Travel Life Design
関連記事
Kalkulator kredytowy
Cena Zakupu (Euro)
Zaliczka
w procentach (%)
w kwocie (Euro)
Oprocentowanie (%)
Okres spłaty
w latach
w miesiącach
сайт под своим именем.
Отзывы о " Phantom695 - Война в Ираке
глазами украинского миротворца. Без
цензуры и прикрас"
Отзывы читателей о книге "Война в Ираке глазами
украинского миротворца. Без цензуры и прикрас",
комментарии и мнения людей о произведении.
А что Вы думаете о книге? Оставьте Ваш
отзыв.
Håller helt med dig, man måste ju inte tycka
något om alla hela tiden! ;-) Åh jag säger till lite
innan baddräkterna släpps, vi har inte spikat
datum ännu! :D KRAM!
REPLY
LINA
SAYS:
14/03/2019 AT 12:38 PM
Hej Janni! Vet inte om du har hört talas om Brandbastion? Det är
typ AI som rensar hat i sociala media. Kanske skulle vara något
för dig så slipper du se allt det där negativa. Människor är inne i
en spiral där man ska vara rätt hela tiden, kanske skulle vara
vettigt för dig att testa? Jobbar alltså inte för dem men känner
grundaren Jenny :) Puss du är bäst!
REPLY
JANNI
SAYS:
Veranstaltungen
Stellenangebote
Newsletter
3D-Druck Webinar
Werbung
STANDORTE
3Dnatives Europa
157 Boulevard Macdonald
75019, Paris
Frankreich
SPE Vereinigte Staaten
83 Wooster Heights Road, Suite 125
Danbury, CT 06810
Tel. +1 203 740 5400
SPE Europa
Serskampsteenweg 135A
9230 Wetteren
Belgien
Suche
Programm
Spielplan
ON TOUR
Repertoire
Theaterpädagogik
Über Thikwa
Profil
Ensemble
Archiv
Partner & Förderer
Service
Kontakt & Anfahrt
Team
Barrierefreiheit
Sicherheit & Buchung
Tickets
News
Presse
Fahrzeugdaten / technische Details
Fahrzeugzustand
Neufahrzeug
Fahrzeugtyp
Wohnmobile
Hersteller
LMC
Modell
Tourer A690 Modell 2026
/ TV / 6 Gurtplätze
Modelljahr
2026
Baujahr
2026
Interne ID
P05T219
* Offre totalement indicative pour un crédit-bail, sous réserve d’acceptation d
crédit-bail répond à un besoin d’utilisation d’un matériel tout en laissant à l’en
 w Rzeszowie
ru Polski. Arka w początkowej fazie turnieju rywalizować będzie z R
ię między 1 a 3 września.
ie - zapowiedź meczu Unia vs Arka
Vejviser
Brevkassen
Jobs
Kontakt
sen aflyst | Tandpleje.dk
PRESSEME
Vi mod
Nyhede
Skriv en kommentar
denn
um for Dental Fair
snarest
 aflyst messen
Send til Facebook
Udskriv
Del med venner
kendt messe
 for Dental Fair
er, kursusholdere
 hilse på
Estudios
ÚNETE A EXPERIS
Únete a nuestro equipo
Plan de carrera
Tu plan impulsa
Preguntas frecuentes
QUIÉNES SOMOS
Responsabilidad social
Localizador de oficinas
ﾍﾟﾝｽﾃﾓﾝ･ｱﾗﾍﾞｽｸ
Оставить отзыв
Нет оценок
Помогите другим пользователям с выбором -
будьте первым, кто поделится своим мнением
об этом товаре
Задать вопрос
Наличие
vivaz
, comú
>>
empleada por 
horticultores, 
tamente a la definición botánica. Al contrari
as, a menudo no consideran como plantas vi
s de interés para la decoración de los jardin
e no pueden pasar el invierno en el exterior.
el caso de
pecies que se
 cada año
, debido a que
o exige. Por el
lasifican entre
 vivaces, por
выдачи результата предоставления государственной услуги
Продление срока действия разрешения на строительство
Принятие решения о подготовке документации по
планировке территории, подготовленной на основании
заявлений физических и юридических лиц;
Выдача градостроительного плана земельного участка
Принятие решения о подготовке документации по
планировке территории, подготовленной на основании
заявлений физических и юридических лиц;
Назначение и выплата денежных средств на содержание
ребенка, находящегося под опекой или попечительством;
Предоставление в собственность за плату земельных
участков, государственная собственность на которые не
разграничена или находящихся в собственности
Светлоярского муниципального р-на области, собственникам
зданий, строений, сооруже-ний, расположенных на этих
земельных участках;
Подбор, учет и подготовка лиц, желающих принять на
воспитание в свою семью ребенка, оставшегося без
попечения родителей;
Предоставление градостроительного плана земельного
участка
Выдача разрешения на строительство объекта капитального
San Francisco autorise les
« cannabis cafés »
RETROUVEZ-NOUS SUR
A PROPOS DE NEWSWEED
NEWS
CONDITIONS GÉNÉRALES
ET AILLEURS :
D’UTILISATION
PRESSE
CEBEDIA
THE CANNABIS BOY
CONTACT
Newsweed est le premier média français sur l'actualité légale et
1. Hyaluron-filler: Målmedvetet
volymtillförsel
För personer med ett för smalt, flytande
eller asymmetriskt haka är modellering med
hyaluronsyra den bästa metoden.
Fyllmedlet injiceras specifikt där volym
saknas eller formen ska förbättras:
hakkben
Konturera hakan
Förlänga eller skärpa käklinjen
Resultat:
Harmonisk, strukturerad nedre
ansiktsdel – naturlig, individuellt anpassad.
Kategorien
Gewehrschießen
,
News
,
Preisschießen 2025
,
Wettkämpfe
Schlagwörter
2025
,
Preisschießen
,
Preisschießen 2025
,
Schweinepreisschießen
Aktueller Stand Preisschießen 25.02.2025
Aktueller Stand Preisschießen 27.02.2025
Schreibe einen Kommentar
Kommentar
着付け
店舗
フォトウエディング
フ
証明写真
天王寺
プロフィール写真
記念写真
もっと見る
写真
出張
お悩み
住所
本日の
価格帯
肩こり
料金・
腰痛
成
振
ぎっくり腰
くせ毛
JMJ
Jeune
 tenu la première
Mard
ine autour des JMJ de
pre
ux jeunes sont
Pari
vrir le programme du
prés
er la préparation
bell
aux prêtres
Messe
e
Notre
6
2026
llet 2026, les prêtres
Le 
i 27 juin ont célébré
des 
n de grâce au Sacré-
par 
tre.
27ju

━━━━━━━━━━━━━━━━━━━━━━━━━━━━━━

● Action item:
A word-for-word copy of the data is what should be returned.

● Task output:
Travel Life Design
関連記事
Kalkulator kredytowy
Cena Zakupu (Euro)
Zaliczka
w procentach (%)
w kwocie (Euro)
Oprocentowanie (%)
Okres spłaty
w latach
w miesiącach
сайт под своим именем.
Отзывы о " Phantom695 - Война в Ираке
глазами украинского миротворца. Без
цензуры и прикрас"
Отзывы читателей о книге "Война в Ираке глазами
украинского миротворца. Без цензуры и прикрас",
комментарии и мнения людей о произведении.
А что Вы думаете о книге? Оставьте Ваш
отзыв.
Håller helt med dig, man måste ju inte tycka
något om alla hela tiden! ;-) Åh jag säger till lite
innan baddräkterna släpps, vi har inte spikat
datum ännu! :D KRAM!
REPLY
LINA
SAYS:
14/03/2019 AT 12:38 PM
Hej Janni! Vet inte om du har hört talas om Brandbastion? Det är
typ AI som rensar hat i sociala media. Kanske skulle vara något
för dig så slipper du se allt det där negativa. Människor är inne i
en spiral där man ska vara rätt hela tiden, kanske skulle vara
vettigt för dig att testa? Jobbar alltså inte för dem men känner
grundaren Jenny :) Puss du är bäst!
REPLY
JANNI
SAYS:
Veranstaltungen
Stellenangebote
Newsletter
3D-Druck Webinar
Werbung
STANDORTE
3Dnatives Europa
157 Boulevard Macdonald
75019, Paris
Frankreich
SPE Vereinigte Staaten
83 Wooster Heights Road, Suite 125
Danbury, CT 06810
Tel. +1 203 740 5400
SPE Europa
Serskampsteenweg 135A
9230 Wetteren
Belgien
Suche
Programm
Spielplan
ON TOUR
Repertoire
Theaterpädagogik
Über Thikwa
Profil
Ensemble
Archiv
Partner & Förderer
Service
Kontakt & Anfahrt
Team
Barrierefreiheit
Sicherheit & Buchung
Tickets
News
Presse
Fahrzeugdaten / technische Details
Fahrzeugzustand
Neufahrzeug
Fahrzeugtyp
Wohnmobile
Hersteller
LMC
Modell
Tourer A690 Modell 2026
/ TV / 6 Gurtplätze
Modelljahr
2026
Baujahr
2026
Interne ID
P05T219
* Offre totalement indicative pour un crédit-bail, sous réserve d’acceptation d
crédit-bail répond à un besoin d’utilisation d’un matériel tout en laissant à l’en
 w Rzeszowie
ru Polski. Arka w początkowej fazie turnieju rywalizować będzie z R
ię między 1 a 3 września.
ie - zapowiedź meczu Unia vs Arka
Vejviser
Brevkassen
Jobs
Kontakt
sen aflyst | Tandpleje.dk
PRESSEME
Vi mod
Nyhede
Skriv en kommentar
denn
um for Dental Fair
snarest
 aflyst messen
Send til Facebook
Udskriv
Del med venner
kendt messe
 for Dental Fair
er, kursusholdere
 hilse på
Estudios
ÚNETE A EXPERIS
Únete a nuestro equipo
Plan de carrera
Tu plan impulsa
Preguntas frecuentes
QUIÉNES SOMOS
Responsabilidad social
Localizador de oficinas
ﾍﾟﾝｽﾃﾓﾝ･ｱﾗﾍﾞｽｸ
Оставить отзыв
Нет оценок
Помогите другим пользователям с выбором -
будьте первым, кто поделится своим мнением
об этом товаре
Задать вопрос
Наличие
vivaz
, comú
>>
empleada por 
horticultores, 
tamente a la definición botánica. Al contrari
as, a menudo no consideran como plantas vi
s de interés para la decoración de los jardin
e no pueden pasar el invierno en el exterior.
el caso de
pecies que se
 cada año
, debido a que
o exige. Por el
lasifican entre
 vivaces, por
выдачи результата предоставления государственной услуги
Продление срока действия разрешения на строительство
Принятие решения о подготовке документации по
планировке территории, подготовленной на основании
заявлений физических и юридических лиц;
Выдача градостроительного плана земельного участка
Принятие решения о подготовке документации по
планировке территории, подготовленной на основании
заявлений физических и юридических лиц;
Назначение и выплата денежных средств на содержание
ребенка, находящегося под опекой или попечительством;
Предоставление в собственность за плату земельных
участков, государственная собственность на которые не
разграничена или находящихся в собственности
Светлоярского муниципального р-на области, собственникам
зданий, строений, сооруже-ний, расположенных на этих
земельных участках;
Подбор, учет и подготовка лиц, желающих принять на
воспитание в свою семью ребенка, оставшегося без
попечения родителей;
Предоставление градостроительного плана земельного
участка
Выдача разрешения на строительство объекта капитального
San Francisco autorise les
« cannabis cafés »
RETROUVEZ-NOUS SUR
A PROPOS DE NEWSWEED
NEWS
CONDITIONS GÉNÉRALES
ET AILLEURS :
D’UTILISATION
PRESSE
CEBEDIA
THE CANNABIS BOY
CONTACT
Newsweed est le premier média français sur l'actualité légale et
1. Hyaluron-filler: Målmedvetet
volymtillförsel
För personer med ett för smalt, flytande
eller asymmetriskt haka är modellering med
hyaluronsyra den bästa metoden.
Fyllmedlet injiceras specifikt där volym
saknas eller formen ska förbättras:
hakkben
Konturera hakan
Förlänga eller skärpa käklinjen
Resultat:
Harmonisk, strukturerad nedre
ansiktsdel – naturlig, individuellt anpassad.
Kategorien
Gewehrschießen
,
News
,
Preisschießen 2025
,
Wettkämpfe
Schlagwörter
2025
,
Preisschießen
,
Preisschießen 2025
,
Schweinepreisschießen
Aktueller Stand Preisschießen 25.02.2025
Aktueller Stand Preisschießen 27.02.2025
Schreibe einen Kommentar
Kommentar
着付け
店舗
フォトウエディング
フ
証明写真
天王寺
プロフィール写真
記念写真
もっと見る
写真
出張
お悩み
住所
本日の
価格帯
肩こり
料金・
腰痛
成
振
ぎっくり腰
くせ毛
JMJ
Jeune
 tenu la première
Mard
ine autour des JMJ de
pre
ux jeunes sont
Pari
vrir le programme du
prés
er la préparation
bell
aux prêtres
Messe
e
Notre
6
2026
llet 2026, les prêtres
Le 
i 27 juin ont célébré
des 
n de grâce au Sacré-
par 
tre.
27ju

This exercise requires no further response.